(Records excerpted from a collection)

▬▬▬

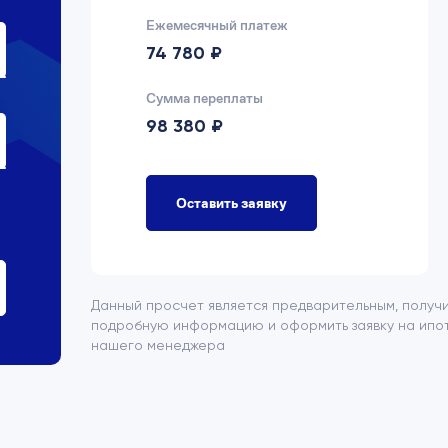
Ежемесячный платеж
74 780 ₽
Сумма переплаты
98 380 ₽
Оставить заявку
Данный просчет является предварительным, получ
подробную информацию и оформить заявку на ипот
нашего менеджера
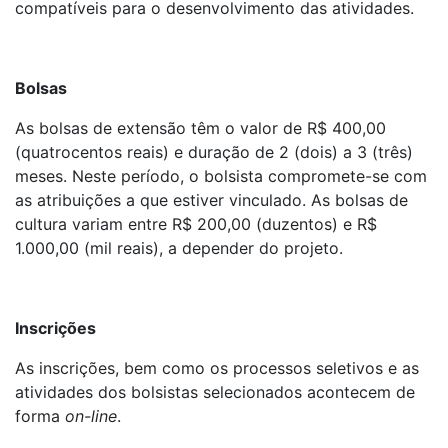
compatíveis para o desenvolvimento das atividades.
Bolsas
As bolsas de extensão têm o valor de R$ 400,00
(quatrocentos reais) e duração de 2 (dois) a 3 (três)
meses. Neste período, o bolsista compromete-se com
as atribuições a que estiver vinculado. As bolsas de
cultura variam entre R$ 200,00 (duzentos) e R$
1.000,00 (mil reais), a depender do projeto.
Inscrições
As inscrições, bem como os processos seletivos e as
atividades dos bolsistas selecionados acontecem de
forma
on-line
.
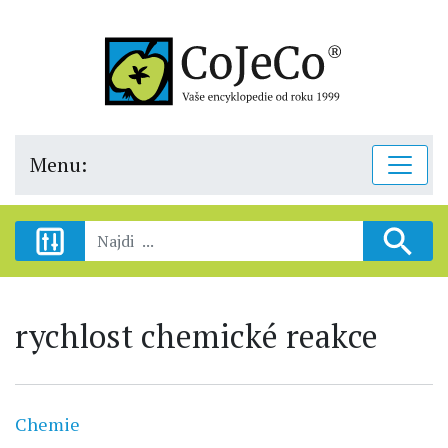
Menu:
rychlost chemické reakce
Chemie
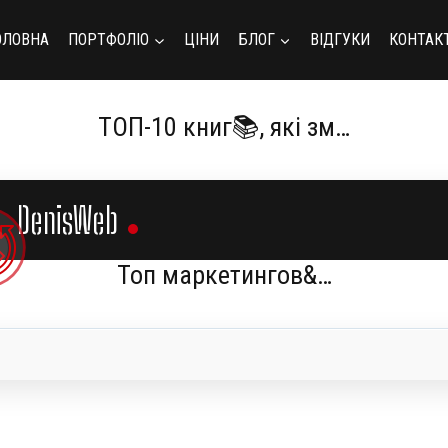
ОЛОВНА
ПОРТФОЛІО
ЦІНИ
БЛОГ
ВІДГУКИ
КОНТАК
ТОП-10 книг📚, які зм…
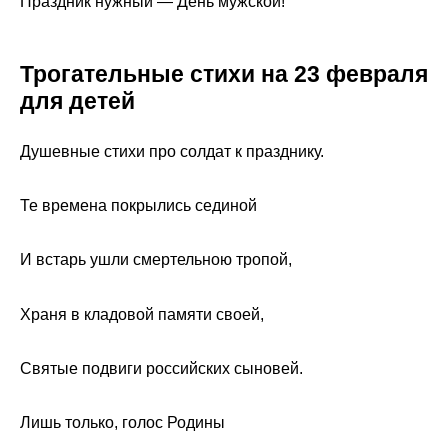
Праздник нужный — День мужской!
Трогательные стихи на 23 февраля
для детей
Душевные стихи про солдат к празднику.
Те времена покрылись сединой
И встарь ушли смертельною тропой,
Храня в кладовой памяти своей,
Святые подвиги российских сыновей.
Лишь только, голос Родины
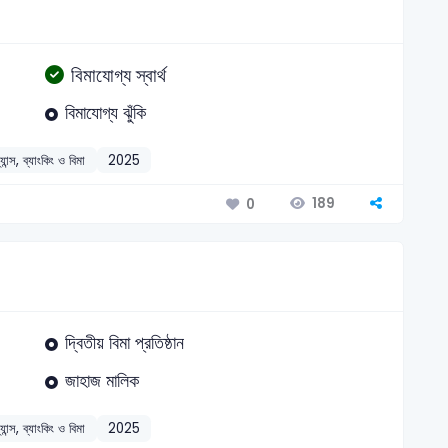
বিমাযোগ্য স্বার্থ
বিমাযোগ্য ঝুঁকি
্যান্স, ব্যাংকিং ও বিমা
2025
189
0
দ্বিতীয় বিমা প্রতিষ্ঠান
জাহাজ মালিক
্যান্স, ব্যাংকিং ও বিমা
2025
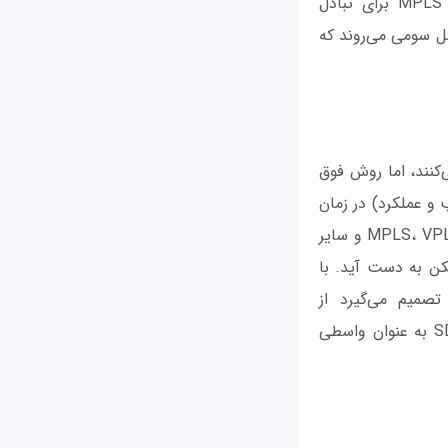
می‌توانید در هزینه‌ها صرفه‌جویی کنید، اما اگر نمایندگی‌ها داخلی هستند، لینک‌های MPLS برای تبادل
حل سومی می‌روند که
به MPLS و اینترنت تعریف می‌کنند، اما روش فوق
 و عملکرد) در زمان
ترکیب شدن از بین می‌روند. یک شبکه هیبریدی، تلفیقی از فناوری‌های مختلف همچون MPLS، VPLS و سایر
ن به دست آید. با
تصمیم می‌گیرد از
سرویس‌های ارائه شده توسط شرکت‌های مخابراتی مختلف استفاده کنید باید از SD-WAN به عنوان واسطی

▬▬▬

*EXERCISE*
Copy out, with no pictures, the lines from the one containing "Те времена покрылись сединой" through the last line of the data above, both ends included and each word unchanged.

*EXERCISE ANSWER*
Те времена покрылись сединой
И встарь ушли смертельною тропой,
Храня в кладовой памяти своей,
Святые подвиги российских сыновей.
Лишь только, голос Родины
বিমাযোগ্য স্বার্থ
বিমাযোগ্য ঝুঁকি
্যান্স, ব্যাংকিং ও বিমা
2025
189
0
দ্বিতীয় বিমা প্রতিষ্ঠান
জাহাজ মালিক
্যান্স, ব্যাংকিং ও বিমা
2025
می‌توانید در هزینه‌ها صرفه‌جویی کنید، اما اگر نمایندگی‌ها داخلی هستند، لینک‌های MPLS برای تبادل
حل سومی می‌روند که
به MPLS و اینترنت تعریف می‌کنند، اما روش فوق
 و عملکرد) در زمان
ترکیب شدن از بین می‌روند. یک شبکه هیبریدی، تلفیقی از فناوری‌های مختلف همچون MPLS، VPLS و سایر
ن به دست آید. با
تصمیم می‌گیرد از
سرویس‌های ارائه شده توسط شرکت‌های مخابراتی مختلف استفاده کنید باید از SD-WAN به عنوان واسطی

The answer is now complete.